Todas giraron las cabezas para mirar al grandioso visitante, y el marqués de Attingsborough les sonrió afablemente, incitándolas a soltar risitas y pavonearse mientras continuaban su camino.

Todo lo cual demostraba, pensó Claudia, que incluso las chicas de once y doce años eran incapaces de resistirse a los encantos de un hombre apuesto. Eso era mal presagio, o continuaba siendo un mal presagio, para el futuro de la mitad femenina de la raza humana.

El señor Keeble, con un feroz entrecejo, bendito su corazón, tenía en sus manos el sombrero y el bastón del marqués y estaba junto a la puerta como para retarlo a intentar prolongar otro rato más su visita.

– ¿Será, entonces, hasta pasado mañana a primera hora, señorita Martin? -dijo el marqués cogiendo su sombrero y su bastón y volviéndose hacia ella mientras el señor Keeble abría la puerta y se hacía a un lado, listo para cerrarla tan pronto como saliera.

– Estaremos listas -contestó ella, asintiendo con la cabeza.

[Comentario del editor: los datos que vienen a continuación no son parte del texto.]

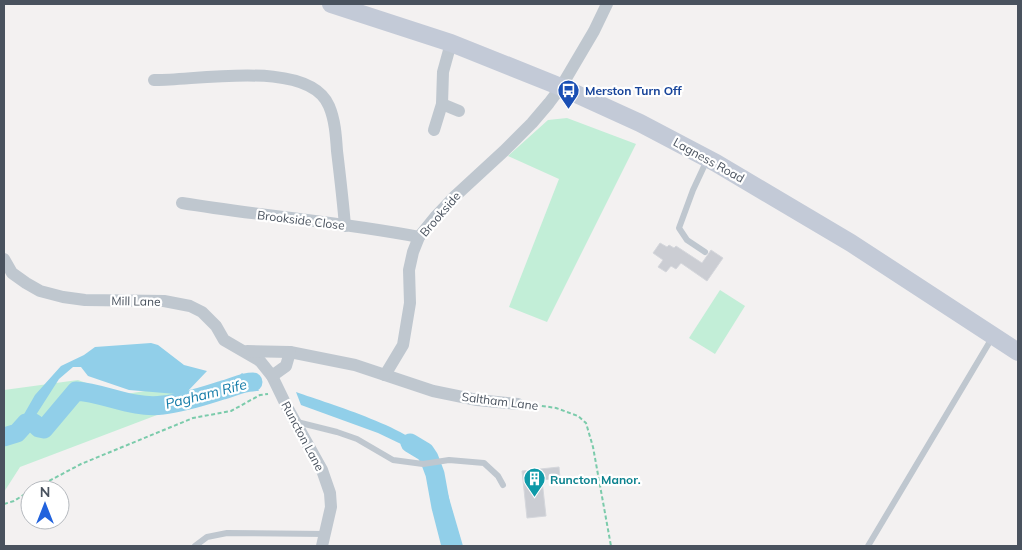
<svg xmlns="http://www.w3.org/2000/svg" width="1022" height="550" font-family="Mulish,sans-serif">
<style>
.green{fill:#c2eed7}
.water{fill:#91cfe9}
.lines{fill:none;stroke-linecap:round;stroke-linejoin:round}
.river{stroke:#91cfe9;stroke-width:19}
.building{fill:#cbcdd3;stroke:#d5d7dc}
.path{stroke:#7bcbab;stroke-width:2;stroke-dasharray:4 2.5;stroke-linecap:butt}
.lane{stroke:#bfc7cf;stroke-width:6}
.street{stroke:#bfc7cf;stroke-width:12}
.secondary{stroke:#c3cad7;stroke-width:18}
.labels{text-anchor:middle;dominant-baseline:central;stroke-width:4.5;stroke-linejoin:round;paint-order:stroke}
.transit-label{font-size:12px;font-weight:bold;fill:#164399;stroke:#fff;text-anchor:start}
.street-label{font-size:12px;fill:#49525e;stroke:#fff}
.culture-label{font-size:12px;font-weight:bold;fill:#0d838f;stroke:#fff;text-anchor:start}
.water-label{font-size:14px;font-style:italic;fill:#137ba8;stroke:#fff}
</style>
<rect width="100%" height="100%" fill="#f3f1f1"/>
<g class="green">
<path d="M 567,118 L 636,144 L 547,322 L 509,307 L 559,179 L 508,156 L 548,120 Z"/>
<path d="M 720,290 L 745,306 L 715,354 L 689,338 Z"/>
<path d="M 78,380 L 119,395 L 178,386 L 186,404 L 20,467 L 4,492 L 4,390 Z"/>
</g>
<g class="water">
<path d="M 151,343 L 158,345 L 184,365 L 207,371 L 187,392 L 176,394 L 129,390 L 88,376 L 81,367 L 73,367 L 59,379 L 20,440 L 4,443 L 4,431 L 12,430 L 19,423 L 35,395 L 61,366 L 84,355 L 95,347 Z"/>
<path d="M 242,373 L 253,382 L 259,391 L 235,390 L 229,392 L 226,381 L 230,378 L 237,378 Z"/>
<path d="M 296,392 C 332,405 413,428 435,458 L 418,457 L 401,444 L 378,433 L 301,405 Z"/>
<path d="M 428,474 L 442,474 L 463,546 L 446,546 Z"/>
</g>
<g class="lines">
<g class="river">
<path d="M 4,437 L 17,433 L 26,423 L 34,423 L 39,428 L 44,429 L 76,391 C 105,393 132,409 163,405 C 184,403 204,396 223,390 C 234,387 242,382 253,382"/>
<path d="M 410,443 L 425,452 L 429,458 L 435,474 L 441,507 L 451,546"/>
</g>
</g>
<g class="building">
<path d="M 660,243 L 667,247 L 669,245 L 674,248 L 676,246 L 702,263 L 711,250 L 723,258 L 707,281 L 681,263 L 676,269 L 671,266 L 666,272 L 658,267 L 663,260 L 653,253 Z"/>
<path d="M 559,467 L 560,478 L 542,480 L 546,516 L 527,518 L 522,471 Z"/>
</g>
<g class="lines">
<g class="path">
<path d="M 529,404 L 556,408 L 578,416 L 586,423 L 593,447 L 611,546"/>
<path d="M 32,490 L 81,464 L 193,418 L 231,411 L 260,395 L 268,394"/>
<path d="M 4,504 L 14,501 L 30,491"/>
</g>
<g class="lane">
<path d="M 705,252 L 687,240 L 679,228 L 693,190 L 707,160"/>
<path d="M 297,422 L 337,432 L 357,439 L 393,460 L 423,464 L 449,460 L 484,463 L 498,476 L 503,485"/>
<path d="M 195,546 L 207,537 L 227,533 L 325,534"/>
<path d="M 868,546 L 992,338"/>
</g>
<g class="street">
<path d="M 154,80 C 195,81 309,58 329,106 C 335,120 336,136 337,151 C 340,176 343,201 345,226"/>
<path d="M 442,104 L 459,111"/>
<path d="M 434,130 L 442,104 L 443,72 L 451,43"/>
<path d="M 182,203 C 261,216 341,222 419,237"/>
<path d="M 4,259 L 12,273 L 26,283 L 40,291 L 63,297 L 85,300 L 164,301 L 190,306 L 202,312 L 216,326 L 224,340 L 260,361 L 272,376 L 288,409 L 322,470 L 330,493 L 331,507 L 322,546"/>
<path d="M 247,351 L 290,352 L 355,365 L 433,391 L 477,400 L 518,404"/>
<path d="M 385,375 L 403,345 L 410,303 L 409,270 L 413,252 L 419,237 L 436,216 L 453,198 L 504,151 L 532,123 L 549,103 L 561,87 L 594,31 L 607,4"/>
<path d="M 272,376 L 286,366 L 290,352"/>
</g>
<path class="secondary" d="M 331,4 L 451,43 L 561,87 L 640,123 L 716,163 L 851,243 L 1018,352"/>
</g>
<defs>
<symbol id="bus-pin" viewBox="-11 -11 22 30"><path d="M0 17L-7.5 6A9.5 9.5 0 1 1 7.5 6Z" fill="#1a4fb4" stroke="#fff"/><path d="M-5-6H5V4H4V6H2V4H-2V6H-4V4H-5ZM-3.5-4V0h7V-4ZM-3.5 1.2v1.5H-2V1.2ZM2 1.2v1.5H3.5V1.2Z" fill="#fff"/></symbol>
<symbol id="building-pin" viewBox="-11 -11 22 30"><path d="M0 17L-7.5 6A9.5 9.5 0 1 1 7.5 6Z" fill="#0f9aa8" stroke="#fff"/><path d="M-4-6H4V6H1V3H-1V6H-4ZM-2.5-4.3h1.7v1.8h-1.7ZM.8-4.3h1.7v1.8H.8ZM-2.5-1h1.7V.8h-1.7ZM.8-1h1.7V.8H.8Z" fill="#fff"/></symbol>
</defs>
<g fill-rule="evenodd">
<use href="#bus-pin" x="556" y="78" width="25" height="34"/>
<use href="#building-pin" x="522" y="466" width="25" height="34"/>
</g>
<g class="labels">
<g class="transit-label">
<text x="585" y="90">Merston Turn Off</text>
</g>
<g class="street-label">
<text transform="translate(709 160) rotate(29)">Lagness Road</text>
<text transform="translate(440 214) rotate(-49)">Brookside</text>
<text transform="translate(301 220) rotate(7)">Brookside Close</text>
<text transform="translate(136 301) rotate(1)">Mill Lane</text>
<text transform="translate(500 401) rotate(7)">Saltham Lane</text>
<text transform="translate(303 436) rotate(62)">Runcton Lane</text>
</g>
<g class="culture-label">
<text x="550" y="479">Runcton Manor.</text>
</g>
<g class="water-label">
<text transform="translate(206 394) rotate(-14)">Pagham Rife</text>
</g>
</g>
<rect width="1022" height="550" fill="none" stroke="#49525e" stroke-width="10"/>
<g transform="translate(45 505)"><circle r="24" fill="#ffffff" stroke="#b6babf"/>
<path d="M0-4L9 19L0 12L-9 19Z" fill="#2162dd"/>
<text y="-8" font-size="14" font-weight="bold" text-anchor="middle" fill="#49525e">N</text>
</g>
</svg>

Y por fin se marchó. No dejó a Claudia con una disposición amable hacia él. ¿De qué había ido todo «eso»? Deseó ardientemente poder retroceder media hora y rechazar su ofrecimiento de acompañarlas a ella y a las niñas a Londres pasado mañana.

Pero no podía retroceder, y ya está.

Entró en su despacho y se miró en el pequeño espejo que tenía en el lado interior de la puerta pero que rara vez utilizaba.

Vaya por Dios, caramba. Sí que tenía el pelo aplastado y opaco; se le habían escapado varios mechones del moño en la nuca. Tenía una tenue mancha de tinta en un lado de la nariz, que le quedó cuando intentó quitársela con el pañuelo. Una punta del cuello estaba ligeramente doblada hacia arriba y el cuello descentrado. Se lo arregló, demasiado tarde, claro.